Bakan Selçuk, 8. ve 12. sınıfların yüz yüze eğitime devam etmesi ve yapılacak sınavlara ilişkin soru üzerine, Bilim Kurulu’nun verilerine, istatistiklere göre hareket ettiklerini kaydetti.
Okulun, sosyal ilişkiler kurma, arkadaşlarla vakit geçirme ve eğlence kimliğinin salgın öncesine kadar pek anlaşılmadığını vurgulayan Selçuk, şöyle devam etti:
“Bilim insanlarıyla görüştüğümüzde ‘İstatistikler okulların kapalı olmasını gerektiriyor.’ dediğinde biz kapatıyoruz. ‘Artık şu noktada iyi, açılabilir.’ dediğinde de açıyoruz.
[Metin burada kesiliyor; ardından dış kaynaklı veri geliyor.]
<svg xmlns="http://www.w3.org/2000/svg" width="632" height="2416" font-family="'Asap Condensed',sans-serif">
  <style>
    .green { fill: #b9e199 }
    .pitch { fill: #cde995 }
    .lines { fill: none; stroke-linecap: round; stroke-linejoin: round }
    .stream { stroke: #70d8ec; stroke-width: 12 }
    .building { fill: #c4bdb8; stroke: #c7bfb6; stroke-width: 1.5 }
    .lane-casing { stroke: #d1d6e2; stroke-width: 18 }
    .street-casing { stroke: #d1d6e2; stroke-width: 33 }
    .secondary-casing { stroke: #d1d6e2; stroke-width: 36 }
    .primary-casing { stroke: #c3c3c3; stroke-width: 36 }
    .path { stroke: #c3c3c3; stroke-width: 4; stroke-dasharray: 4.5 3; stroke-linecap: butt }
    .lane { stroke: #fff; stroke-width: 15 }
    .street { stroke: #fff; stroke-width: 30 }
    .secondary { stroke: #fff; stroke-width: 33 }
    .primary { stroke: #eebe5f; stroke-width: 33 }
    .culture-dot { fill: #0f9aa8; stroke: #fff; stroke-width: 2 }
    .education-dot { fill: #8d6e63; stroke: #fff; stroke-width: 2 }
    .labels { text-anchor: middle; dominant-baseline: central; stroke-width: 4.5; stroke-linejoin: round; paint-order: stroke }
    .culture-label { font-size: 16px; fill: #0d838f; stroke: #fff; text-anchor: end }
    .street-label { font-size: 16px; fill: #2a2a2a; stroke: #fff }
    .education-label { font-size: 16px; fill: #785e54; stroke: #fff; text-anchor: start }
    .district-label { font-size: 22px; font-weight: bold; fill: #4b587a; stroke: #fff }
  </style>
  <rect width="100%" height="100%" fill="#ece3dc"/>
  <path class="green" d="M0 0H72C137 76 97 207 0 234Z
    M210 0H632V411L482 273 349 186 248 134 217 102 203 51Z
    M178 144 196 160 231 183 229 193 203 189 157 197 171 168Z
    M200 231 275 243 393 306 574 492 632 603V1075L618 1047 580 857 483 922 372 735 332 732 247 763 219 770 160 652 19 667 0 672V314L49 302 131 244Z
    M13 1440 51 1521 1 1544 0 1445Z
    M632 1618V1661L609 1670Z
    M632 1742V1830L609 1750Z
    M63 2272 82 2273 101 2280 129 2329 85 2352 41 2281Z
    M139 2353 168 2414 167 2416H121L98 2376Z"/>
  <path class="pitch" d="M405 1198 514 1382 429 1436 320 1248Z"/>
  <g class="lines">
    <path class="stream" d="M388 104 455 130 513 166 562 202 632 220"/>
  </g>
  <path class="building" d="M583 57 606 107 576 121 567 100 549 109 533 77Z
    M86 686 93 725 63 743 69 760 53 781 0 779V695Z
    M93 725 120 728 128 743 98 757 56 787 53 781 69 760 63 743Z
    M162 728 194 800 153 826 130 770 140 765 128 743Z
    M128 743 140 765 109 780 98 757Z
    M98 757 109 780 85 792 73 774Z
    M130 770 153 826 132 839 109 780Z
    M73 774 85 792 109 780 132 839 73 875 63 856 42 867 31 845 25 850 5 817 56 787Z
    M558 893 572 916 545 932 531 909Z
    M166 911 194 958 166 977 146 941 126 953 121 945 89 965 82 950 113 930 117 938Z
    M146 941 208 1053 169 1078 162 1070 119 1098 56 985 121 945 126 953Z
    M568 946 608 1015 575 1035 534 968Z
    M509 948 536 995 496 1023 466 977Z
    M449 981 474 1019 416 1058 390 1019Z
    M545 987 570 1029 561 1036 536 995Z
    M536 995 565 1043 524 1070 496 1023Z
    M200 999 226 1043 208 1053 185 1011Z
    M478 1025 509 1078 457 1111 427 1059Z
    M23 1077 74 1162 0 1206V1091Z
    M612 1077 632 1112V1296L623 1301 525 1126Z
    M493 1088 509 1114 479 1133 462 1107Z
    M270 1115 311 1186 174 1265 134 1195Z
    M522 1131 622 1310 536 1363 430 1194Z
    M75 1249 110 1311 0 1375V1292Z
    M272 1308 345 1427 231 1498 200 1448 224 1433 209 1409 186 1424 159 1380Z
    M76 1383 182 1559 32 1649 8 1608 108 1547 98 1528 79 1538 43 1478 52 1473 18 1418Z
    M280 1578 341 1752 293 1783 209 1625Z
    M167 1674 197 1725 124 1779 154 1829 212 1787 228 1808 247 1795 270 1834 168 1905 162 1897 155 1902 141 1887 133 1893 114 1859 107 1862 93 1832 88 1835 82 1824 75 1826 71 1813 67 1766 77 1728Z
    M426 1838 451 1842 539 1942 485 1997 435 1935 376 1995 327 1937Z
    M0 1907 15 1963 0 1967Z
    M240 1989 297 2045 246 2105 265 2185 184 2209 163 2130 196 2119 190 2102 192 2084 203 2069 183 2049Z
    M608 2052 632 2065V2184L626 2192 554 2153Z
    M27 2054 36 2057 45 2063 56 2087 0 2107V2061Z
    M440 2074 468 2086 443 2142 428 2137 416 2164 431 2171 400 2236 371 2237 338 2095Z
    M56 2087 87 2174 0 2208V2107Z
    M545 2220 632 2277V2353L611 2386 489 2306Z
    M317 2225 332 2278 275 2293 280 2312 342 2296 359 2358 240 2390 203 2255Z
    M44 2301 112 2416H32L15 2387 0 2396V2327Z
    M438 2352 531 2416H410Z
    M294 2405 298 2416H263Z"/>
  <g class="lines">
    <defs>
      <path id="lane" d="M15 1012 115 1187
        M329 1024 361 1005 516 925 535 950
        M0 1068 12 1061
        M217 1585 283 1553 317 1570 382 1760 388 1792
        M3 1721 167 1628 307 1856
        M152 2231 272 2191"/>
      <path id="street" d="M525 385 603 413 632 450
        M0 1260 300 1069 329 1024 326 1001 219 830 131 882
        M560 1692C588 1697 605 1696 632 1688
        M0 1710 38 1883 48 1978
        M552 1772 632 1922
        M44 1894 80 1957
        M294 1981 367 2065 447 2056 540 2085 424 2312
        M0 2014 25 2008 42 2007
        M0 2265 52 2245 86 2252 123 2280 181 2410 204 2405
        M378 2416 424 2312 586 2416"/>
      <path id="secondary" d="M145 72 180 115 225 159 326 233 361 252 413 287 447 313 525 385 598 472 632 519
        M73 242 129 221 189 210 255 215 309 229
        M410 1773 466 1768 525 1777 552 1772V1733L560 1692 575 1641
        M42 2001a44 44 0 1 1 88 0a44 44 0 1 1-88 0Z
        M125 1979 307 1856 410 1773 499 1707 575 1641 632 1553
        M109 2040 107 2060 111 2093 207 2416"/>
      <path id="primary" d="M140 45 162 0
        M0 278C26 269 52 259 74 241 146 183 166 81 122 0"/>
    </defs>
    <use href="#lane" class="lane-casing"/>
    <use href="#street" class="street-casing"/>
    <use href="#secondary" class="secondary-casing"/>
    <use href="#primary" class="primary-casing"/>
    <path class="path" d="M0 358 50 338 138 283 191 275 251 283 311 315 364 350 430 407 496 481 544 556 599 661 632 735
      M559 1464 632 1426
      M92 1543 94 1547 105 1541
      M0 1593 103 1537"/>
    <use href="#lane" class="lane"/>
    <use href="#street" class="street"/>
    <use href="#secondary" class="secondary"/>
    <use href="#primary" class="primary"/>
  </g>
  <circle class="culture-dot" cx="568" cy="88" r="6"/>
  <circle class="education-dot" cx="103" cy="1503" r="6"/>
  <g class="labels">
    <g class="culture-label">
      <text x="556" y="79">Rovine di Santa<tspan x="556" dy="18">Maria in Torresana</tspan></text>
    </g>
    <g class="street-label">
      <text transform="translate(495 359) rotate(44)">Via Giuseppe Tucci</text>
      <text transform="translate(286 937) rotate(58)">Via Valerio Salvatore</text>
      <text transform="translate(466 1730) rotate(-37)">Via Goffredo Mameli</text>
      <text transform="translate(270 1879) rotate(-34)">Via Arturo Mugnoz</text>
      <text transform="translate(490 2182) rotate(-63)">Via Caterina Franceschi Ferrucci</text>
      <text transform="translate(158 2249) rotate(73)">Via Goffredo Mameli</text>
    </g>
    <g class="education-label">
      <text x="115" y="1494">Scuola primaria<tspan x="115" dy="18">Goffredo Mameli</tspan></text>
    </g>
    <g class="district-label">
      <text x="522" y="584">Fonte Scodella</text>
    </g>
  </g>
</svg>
Eğer ben hiç açmazsam, tırnak içinde söylüyorum, salıverirsem, çocukların davranış kalıpları, davranış örüntüleri ve çalışma alışkanlıkları, bunların hepsinde dejenerasyon oluşacak. Çocuğun bir dönemde 3 sınavı, projesi, ödevi var. Bunların hepsini boş verin, liselilere sadece bir sınav olsun diyoruz.”
Milli Eğitim Bakanı Ziya Selçuk, lise müfredatının öğretimdeki önemine değinerek, bunun 5-6 sene sürecek bir döngü olduğunu söyledi.
Türkiye’nin eğitim sisteminin ciddi zarar görmesiyle ilgili bir durumun söz konusu olduğunu belirten Selçuk, şöyle konuştu:
“Ben ‘Her şeyi boş verin.’ diyerek hoş görülmekten yana mı olmalıyım? Salgın var, olağanüstü bir durum var, bir, iki, üç sınav değil, bir sınav olsun bakış açısındayım. Tamamen boş verdiğimizde, canlı dersler kapandığında ya da sınavlar olmadığında çocukların yüzde 90 civarı her şeyi bırakıyor. Çocuğun eğer ortam zorlamasa veya şartlar yönlendirmese çalışıp çalışmadığını nasıl tahayyül edersiniz. Genellikle mecburi ortam olursa, ödev beklentisi, sınav beklentisi olursa hazırlanma olasılığı yükselir. Eğer hiçbir şey olmazsa, hiçbir şey olmaz.”
“GERİLEME VE KAYIP SÖZ KONUSU OLACAĞI İÇİN KÖY OKULLARINI AÇIK TUTTUK”
Selçuk, köy okullarının uzun süre açık tutulduğunu, ilkokulları beş gün açtıklarını dile getirerek, sınav gruplarında psikolojik stres gördükleri için 8 ve 12. sınıfları, akademik stres oluşan, gerileme ve kaybın söz konusu olduğu için de köy okullarını ve ilkokulları açık tutmaya çalıştıklarını anlattı.
Okulların sürekli kontrol edildiği için salgın açısından daha güvenli olduğunu belirten Selçuk, salgın döneminde çocuklara yönelik yapılan çalışmaları anlattı.
Selçuk, çocukların ruhsal yapılarının iyileştirilmesine yönelik çalışmalar yaptıklarını, psikososyal danışma hattının kurulduğunu, psikolojik danışmanların anne veya çocuklar aradığında 24 saat hizmet verdiğini aktardı.